Here in Scotland 16 year olds can legally marry without needing their parents permission.

19lottie82 · 09/04/2018 12:42

The 19 yr old boyfriend is essentially a
peadophile

No he isn’t. Look up the word in the dictionary.

Yes he’s breaking the law, but he isn’t a peadophile.

darkriver198868 · 09/04/2018 12:46

My thoughts are he isn't 16 yet. You shouldnt be having this discussion. He is still a child.

I left home at 16 for completely different reasons.

JsOtherHalf · 09/04/2018 12:50

If your DS stays in full time education, there is a possiblity that the 19 year old could claim child benefit for him, which could lead to other benefits eg child tax credit.

Hopefully this is not something they know about.

I really wouldn't be happy about a just turned 16 year old moving out into a full on relationship.

Stirner · 09/04/2018 14:34

@LagunaBubbles - it would be calling the police on the grown man exploiting her child. Something they'll definitely be interested in.

Her son might not be pleased but it's for his own good.

• _Entries shown_:
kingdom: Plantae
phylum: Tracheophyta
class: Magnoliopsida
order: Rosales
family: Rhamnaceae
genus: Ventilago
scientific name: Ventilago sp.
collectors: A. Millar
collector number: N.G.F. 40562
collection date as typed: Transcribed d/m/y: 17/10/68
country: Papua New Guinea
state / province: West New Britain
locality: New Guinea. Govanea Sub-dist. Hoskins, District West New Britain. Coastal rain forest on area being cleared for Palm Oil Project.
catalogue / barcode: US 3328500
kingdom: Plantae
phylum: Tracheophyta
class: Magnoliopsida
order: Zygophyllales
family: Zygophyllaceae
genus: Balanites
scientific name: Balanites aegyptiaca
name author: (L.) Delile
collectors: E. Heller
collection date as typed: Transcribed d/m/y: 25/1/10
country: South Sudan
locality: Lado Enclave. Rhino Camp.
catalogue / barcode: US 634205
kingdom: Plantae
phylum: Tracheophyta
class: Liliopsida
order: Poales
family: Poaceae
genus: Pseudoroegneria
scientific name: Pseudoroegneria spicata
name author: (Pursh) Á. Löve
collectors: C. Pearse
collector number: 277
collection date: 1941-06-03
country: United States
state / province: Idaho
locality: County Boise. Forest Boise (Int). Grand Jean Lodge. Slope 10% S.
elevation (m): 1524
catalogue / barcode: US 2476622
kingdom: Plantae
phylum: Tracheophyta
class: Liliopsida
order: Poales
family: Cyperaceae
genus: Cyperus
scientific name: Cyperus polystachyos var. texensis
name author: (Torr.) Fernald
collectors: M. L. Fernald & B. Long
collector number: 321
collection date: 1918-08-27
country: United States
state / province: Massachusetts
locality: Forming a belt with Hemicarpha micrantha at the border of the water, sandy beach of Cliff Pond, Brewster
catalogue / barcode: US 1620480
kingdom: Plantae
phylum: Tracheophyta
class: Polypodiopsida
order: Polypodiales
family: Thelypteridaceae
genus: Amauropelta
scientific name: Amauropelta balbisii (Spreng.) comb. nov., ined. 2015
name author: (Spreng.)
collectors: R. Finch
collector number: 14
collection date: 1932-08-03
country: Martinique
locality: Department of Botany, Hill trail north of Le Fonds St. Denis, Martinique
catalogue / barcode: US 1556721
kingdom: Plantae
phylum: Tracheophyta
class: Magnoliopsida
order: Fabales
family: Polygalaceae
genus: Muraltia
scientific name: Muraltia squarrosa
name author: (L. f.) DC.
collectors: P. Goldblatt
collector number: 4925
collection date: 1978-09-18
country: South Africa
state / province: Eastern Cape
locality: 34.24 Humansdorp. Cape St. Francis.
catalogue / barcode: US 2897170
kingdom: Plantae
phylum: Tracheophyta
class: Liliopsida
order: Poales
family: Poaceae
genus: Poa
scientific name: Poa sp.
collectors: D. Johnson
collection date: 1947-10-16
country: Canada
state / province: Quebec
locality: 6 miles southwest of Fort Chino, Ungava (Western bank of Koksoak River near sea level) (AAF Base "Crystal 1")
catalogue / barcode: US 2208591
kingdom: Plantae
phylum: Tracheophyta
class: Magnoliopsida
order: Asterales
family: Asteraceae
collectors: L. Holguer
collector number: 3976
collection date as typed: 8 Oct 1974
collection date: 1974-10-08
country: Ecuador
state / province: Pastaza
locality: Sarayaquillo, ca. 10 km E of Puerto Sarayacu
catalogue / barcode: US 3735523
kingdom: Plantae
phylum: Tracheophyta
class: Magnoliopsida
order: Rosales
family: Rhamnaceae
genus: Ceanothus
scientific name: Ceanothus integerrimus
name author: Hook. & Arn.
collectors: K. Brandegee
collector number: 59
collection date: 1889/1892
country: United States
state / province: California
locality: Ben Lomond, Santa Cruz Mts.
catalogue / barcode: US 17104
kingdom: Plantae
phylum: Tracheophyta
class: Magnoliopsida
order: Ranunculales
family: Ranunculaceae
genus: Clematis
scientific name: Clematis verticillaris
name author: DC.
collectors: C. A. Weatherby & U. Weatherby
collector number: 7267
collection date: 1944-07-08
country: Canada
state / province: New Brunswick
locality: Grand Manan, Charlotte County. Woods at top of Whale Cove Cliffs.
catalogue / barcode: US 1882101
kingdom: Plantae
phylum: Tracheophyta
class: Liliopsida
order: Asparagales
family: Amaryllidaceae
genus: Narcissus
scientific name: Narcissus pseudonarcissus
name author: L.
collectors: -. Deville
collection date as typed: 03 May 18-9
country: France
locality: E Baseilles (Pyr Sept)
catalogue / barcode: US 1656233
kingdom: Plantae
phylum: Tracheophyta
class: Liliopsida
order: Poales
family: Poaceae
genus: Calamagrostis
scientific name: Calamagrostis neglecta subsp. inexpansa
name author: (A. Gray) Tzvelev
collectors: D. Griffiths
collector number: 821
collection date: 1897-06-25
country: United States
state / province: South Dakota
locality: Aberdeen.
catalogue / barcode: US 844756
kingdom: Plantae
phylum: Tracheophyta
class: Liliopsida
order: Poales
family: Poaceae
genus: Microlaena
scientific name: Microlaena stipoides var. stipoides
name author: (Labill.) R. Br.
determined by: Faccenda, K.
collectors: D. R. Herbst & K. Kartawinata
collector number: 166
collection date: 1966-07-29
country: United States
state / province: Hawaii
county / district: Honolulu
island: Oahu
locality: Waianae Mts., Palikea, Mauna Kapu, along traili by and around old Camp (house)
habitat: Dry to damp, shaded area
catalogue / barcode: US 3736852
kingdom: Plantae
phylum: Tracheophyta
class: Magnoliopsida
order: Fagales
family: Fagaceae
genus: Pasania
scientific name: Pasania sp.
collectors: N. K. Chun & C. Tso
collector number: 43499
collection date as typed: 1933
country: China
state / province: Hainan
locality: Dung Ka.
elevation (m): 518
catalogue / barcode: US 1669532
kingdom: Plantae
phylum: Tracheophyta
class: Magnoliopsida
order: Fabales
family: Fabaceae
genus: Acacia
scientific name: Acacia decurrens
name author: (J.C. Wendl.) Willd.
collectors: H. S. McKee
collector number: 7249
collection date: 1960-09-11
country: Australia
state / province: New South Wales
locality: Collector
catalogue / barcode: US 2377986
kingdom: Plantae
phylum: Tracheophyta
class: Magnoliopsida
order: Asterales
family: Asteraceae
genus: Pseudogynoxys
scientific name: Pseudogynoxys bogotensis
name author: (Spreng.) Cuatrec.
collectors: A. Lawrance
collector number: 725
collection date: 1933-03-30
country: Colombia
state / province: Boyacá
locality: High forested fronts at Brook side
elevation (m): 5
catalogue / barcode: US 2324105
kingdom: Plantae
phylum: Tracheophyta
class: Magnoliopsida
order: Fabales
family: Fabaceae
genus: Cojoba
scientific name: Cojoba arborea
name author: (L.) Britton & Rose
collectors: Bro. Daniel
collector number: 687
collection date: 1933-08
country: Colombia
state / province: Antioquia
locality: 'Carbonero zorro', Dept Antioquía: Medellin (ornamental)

• _Work to complete_: Copy the part of the forum thread that begins with the words containing "darkriver198868 · 09/04/2018" and ends with "full on relationship.". The listing has no connection to the forum thread.

• _Answer for the task_:
darkriver198868 · 09/04/2018 12:46

My thoughts are he isn't 16 yet. You shouldnt be having this discussion. He is still a child.

I left home at 16 for completely different reasons.

JsOtherHalf · 09/04/2018 12:50

If your DS stays in full time education, there is a possiblity that the 19 year old could claim child benefit for him, which could lead to other benefits eg child tax credit.

Hopefully this is not something they know about.

I really wouldn't be happy about a just turned 16 year old moving out into a full on relationship.